Return all the entries word for word, minus the pictures.

── Data to use ──

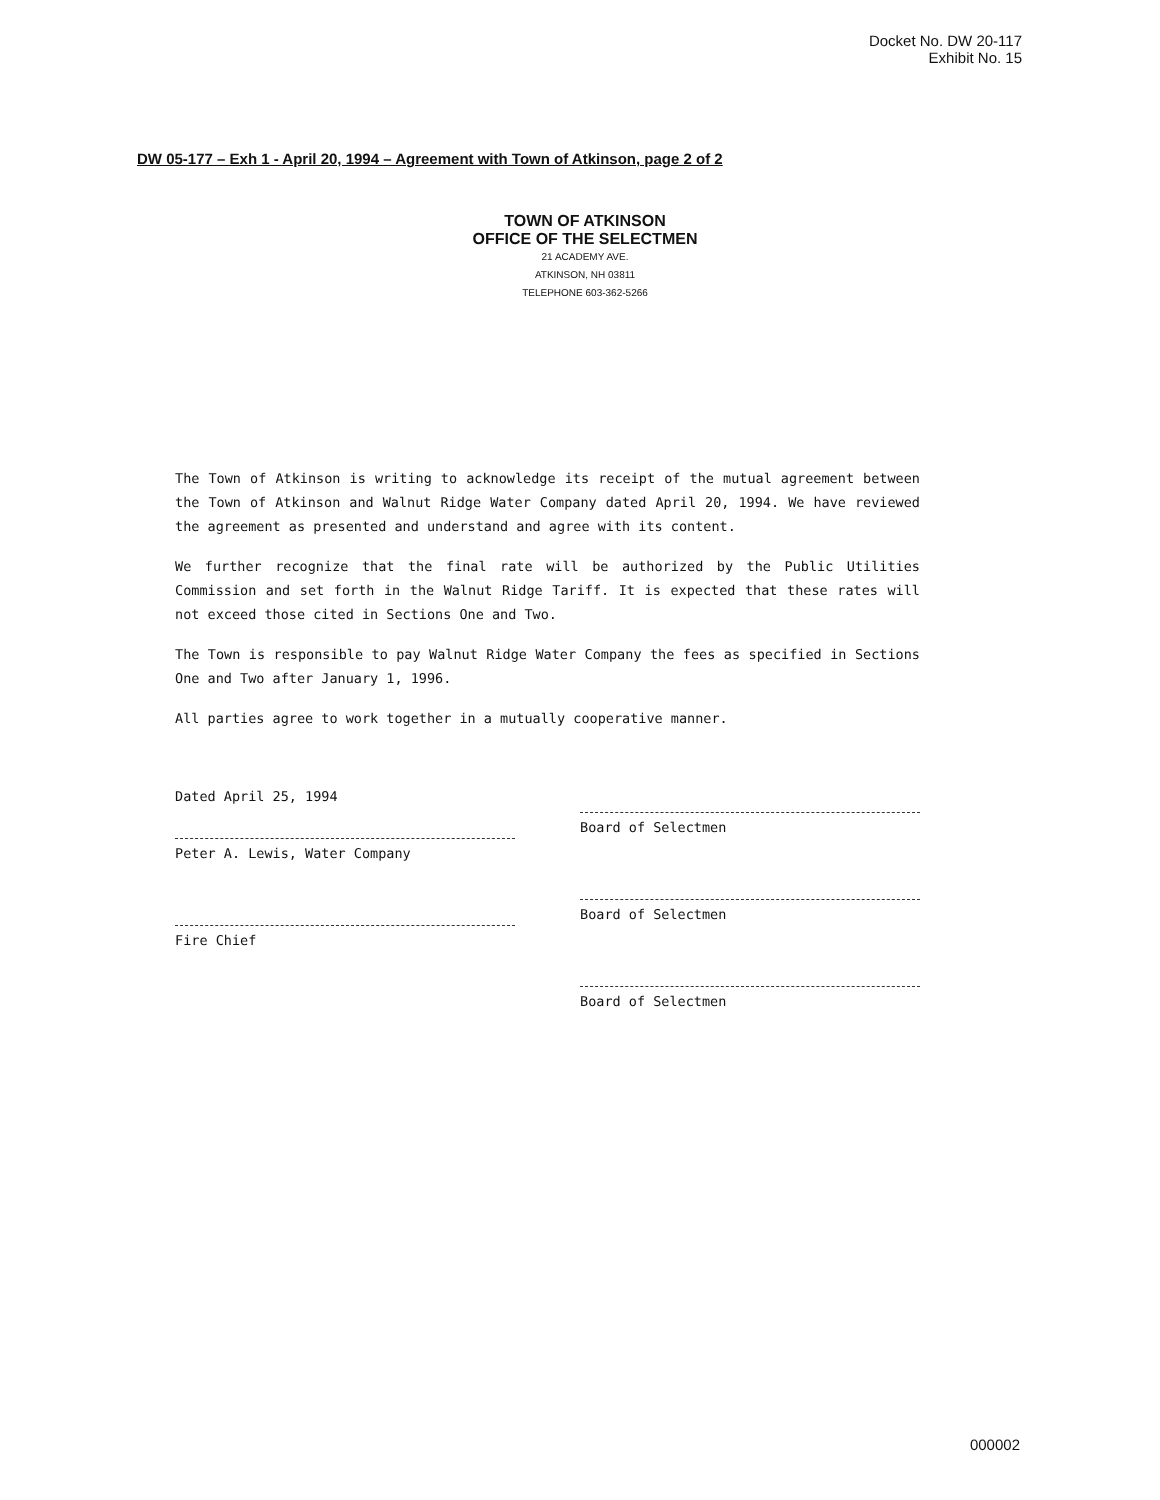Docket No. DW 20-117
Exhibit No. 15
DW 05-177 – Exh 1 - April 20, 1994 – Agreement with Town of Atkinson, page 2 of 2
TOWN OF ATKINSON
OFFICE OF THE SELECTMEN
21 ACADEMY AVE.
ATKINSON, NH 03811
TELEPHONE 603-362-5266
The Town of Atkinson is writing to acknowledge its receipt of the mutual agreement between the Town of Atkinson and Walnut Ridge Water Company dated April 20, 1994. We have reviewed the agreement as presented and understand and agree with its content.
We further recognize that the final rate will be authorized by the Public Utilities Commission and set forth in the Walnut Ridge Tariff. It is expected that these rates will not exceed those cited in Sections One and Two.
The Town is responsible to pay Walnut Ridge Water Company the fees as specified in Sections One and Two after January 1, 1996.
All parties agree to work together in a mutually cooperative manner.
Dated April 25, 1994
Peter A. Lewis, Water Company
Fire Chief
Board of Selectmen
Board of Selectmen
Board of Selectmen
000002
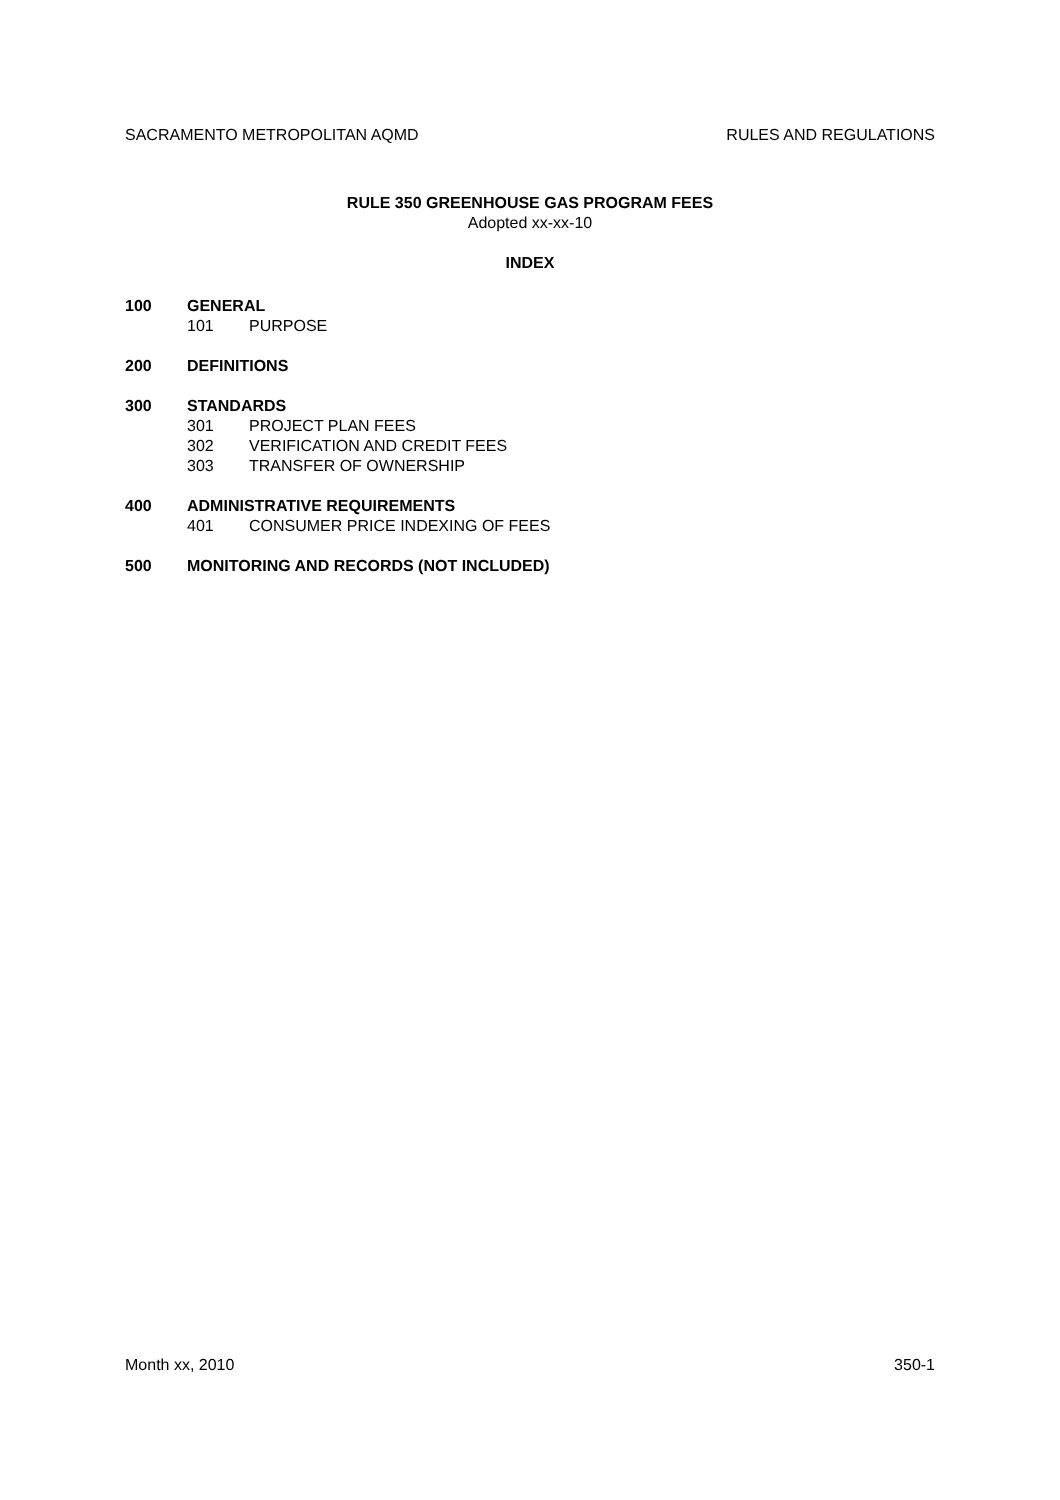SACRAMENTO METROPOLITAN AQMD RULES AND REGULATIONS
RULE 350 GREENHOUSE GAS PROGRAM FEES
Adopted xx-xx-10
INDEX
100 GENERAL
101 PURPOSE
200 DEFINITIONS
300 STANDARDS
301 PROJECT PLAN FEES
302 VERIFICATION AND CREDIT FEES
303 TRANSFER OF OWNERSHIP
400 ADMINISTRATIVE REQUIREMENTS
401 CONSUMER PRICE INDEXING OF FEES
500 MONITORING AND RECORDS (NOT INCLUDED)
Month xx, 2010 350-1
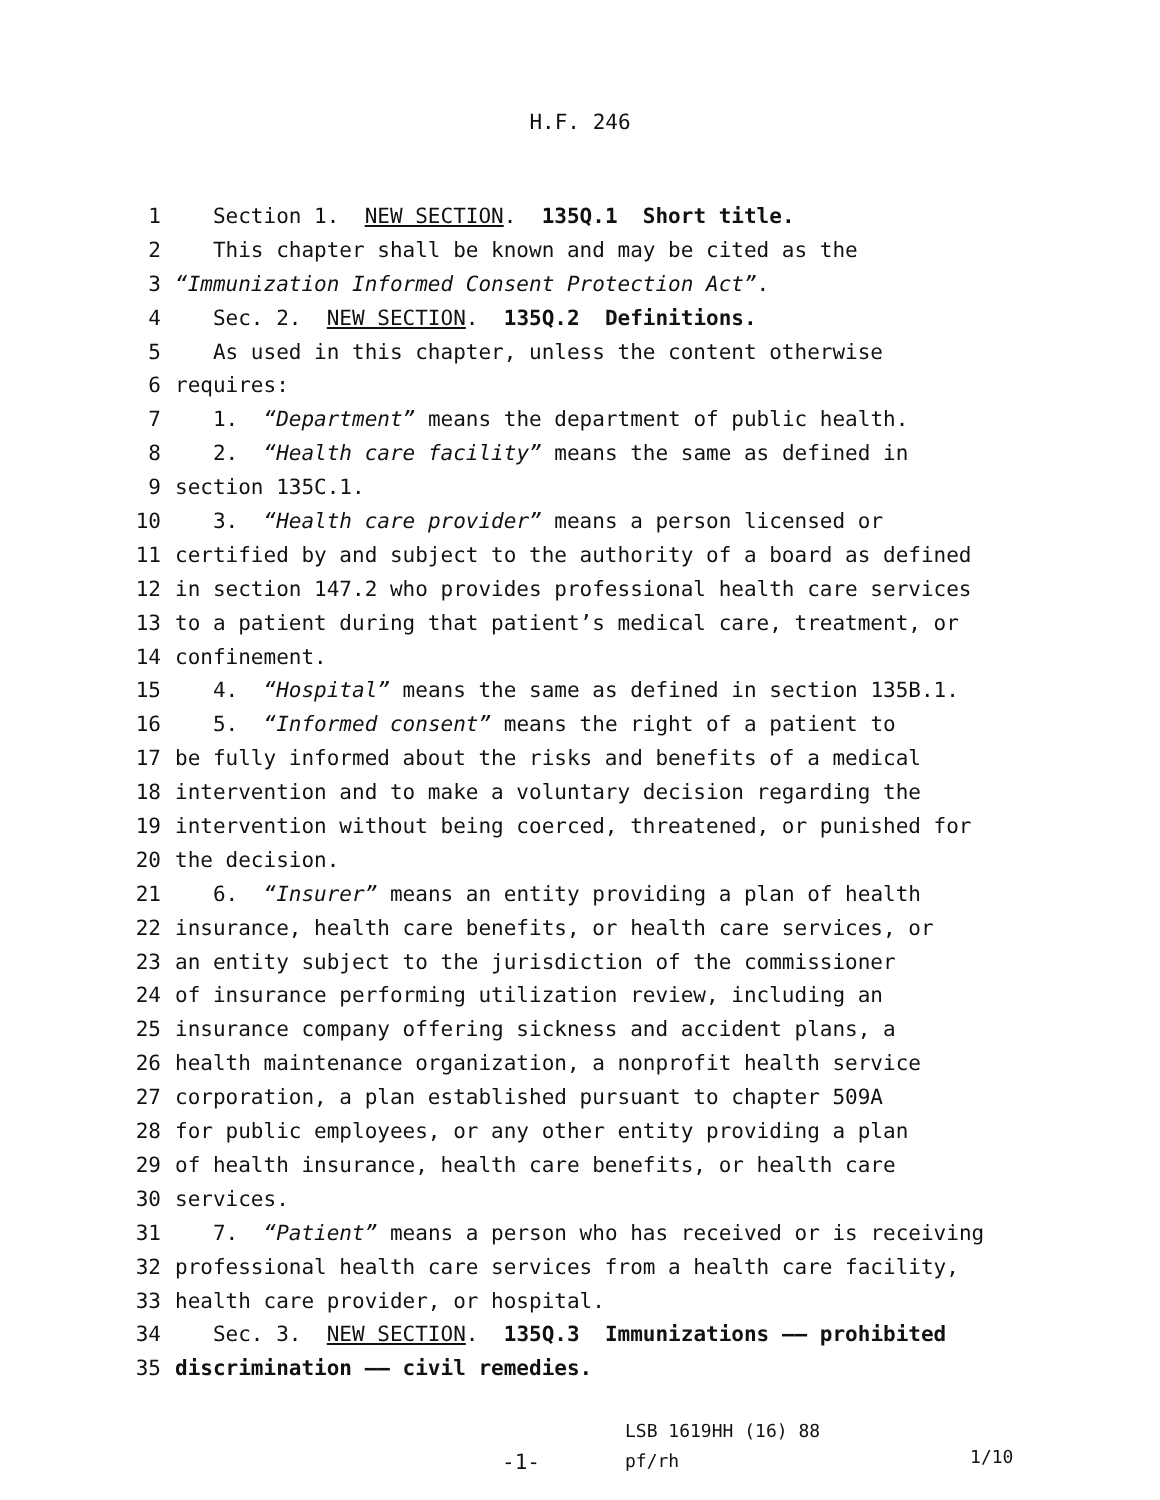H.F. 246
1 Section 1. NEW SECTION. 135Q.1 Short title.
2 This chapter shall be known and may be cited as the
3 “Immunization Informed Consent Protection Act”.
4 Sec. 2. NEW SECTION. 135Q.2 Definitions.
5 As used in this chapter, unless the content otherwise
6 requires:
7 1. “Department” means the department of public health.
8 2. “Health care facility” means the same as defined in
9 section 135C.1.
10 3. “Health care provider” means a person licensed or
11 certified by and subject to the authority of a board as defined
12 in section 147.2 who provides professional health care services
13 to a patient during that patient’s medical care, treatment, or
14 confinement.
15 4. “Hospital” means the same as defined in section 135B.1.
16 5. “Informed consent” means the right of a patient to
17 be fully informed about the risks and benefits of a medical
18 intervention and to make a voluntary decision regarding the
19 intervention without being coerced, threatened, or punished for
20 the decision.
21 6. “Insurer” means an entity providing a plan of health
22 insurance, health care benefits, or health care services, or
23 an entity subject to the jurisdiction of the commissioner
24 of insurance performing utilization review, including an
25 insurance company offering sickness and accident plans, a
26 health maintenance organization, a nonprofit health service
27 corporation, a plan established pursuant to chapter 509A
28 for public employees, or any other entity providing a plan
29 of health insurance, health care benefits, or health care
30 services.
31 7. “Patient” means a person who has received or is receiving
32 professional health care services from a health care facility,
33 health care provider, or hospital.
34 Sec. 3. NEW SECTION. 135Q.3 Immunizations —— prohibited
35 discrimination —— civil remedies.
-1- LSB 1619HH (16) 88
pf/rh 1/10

───

Exercise answer
Docket No. DW 20-117
Exhibit No. 15
DW 05-177 – Exh 1 - April 20, 1994 – Agreement with Town of Atkinson, page 2 of 2
TOWN OF ATKINSON
OFFICE OF THE SELECTMEN
21 ACADEMY AVE.
ATKINSON, NH 03811
TELEPHONE 603-362-5266
The Town of Atkinson is writing to acknowledge its receipt of the mutual agreement between the Town of Atkinson and Walnut Ridge Water Company dated April 20, 1994. We have reviewed the agreement as presented and understand and agree with its content.
We further recognize that the final rate will be authorized by the Public Utilities Commission and set forth in the Walnut Ridge Tariff. It is expected that these rates will not exceed those cited in Sections One and Two.
The Town is responsible to pay Walnut Ridge Water Company the fees as specified in Sections One and Two after January 1, 1996.
All parties agree to work together in a mutually cooperative manner.
Dated April 25, 1994
Peter A. Lewis, Water Company
Fire Chief
Board of Selectmen
Board of Selectmen
Board of Selectmen
000002
SACRAMENTO METROPOLITAN AQMD RULES AND REGULATIONS
RULE 350 GREENHOUSE GAS PROGRAM FEES
Adopted xx-xx-10
INDEX
100 GENERAL
101 PURPOSE
200 DEFINITIONS
300 STANDARDS
301 PROJECT PLAN FEES
302 VERIFICATION AND CREDIT FEES
303 TRANSFER OF OWNERSHIP
400 ADMINISTRATIVE REQUIREMENTS
401 CONSUMER PRICE INDEXING OF FEES
500 MONITORING AND RECORDS (NOT INCLUDED)
Month xx, 2010 350-1
H.F. 246
1 Section 1. NEW SECTION. 135Q.1 Short title.
2 This chapter shall be known and may be cited as the
3 “Immunization Informed Consent Protection Act”.
4 Sec. 2. NEW SECTION. 135Q.2 Definitions.
5 As used in this chapter, unless the content otherwise
6 requires:
7 1. “Department” means the department of public health.
8 2. “Health care facility” means the same as defined in
9 section 135C.1.
10 3. “Health care provider” means a person licensed or
11 certified by and subject to the authority of a board as defined
12 in section 147.2 who provides professional health care services
13 to a patient during that patient’s medical care, treatment, or
14 confinement.
15 4. “Hospital” means the same as defined in section 135B.1.
16 5. “Informed consent” means the right of a patient to
17 be fully informed about the risks and benefits of a medical
18 intervention and to make a voluntary decision regarding the
19 intervention without being coerced, threatened, or punished for
20 the decision.
21 6. “Insurer” means an entity providing a plan of health
22 insurance, health care benefits, or health care services, or
23 an entity subject to the jurisdiction of the commissioner
24 of insurance performing utilization review, including an
25 insurance company offering sickness and accident plans, a
26 health maintenance organization, a nonprofit health service
27 corporation, a plan established pursuant to chapter 509A
28 for public employees, or any other entity providing a plan
29 of health insurance, health care benefits, or health care
30 services.
31 7. “Patient” means a person who has received or is receiving
32 professional health care services from a health care facility,
33 health care provider, or hospital.
34 Sec. 3. NEW SECTION. 135Q.3 Immunizations —— prohibited
35 discrimination —— civil remedies.
-1- LSB 1619HH (16) 88
pf/rh 1/10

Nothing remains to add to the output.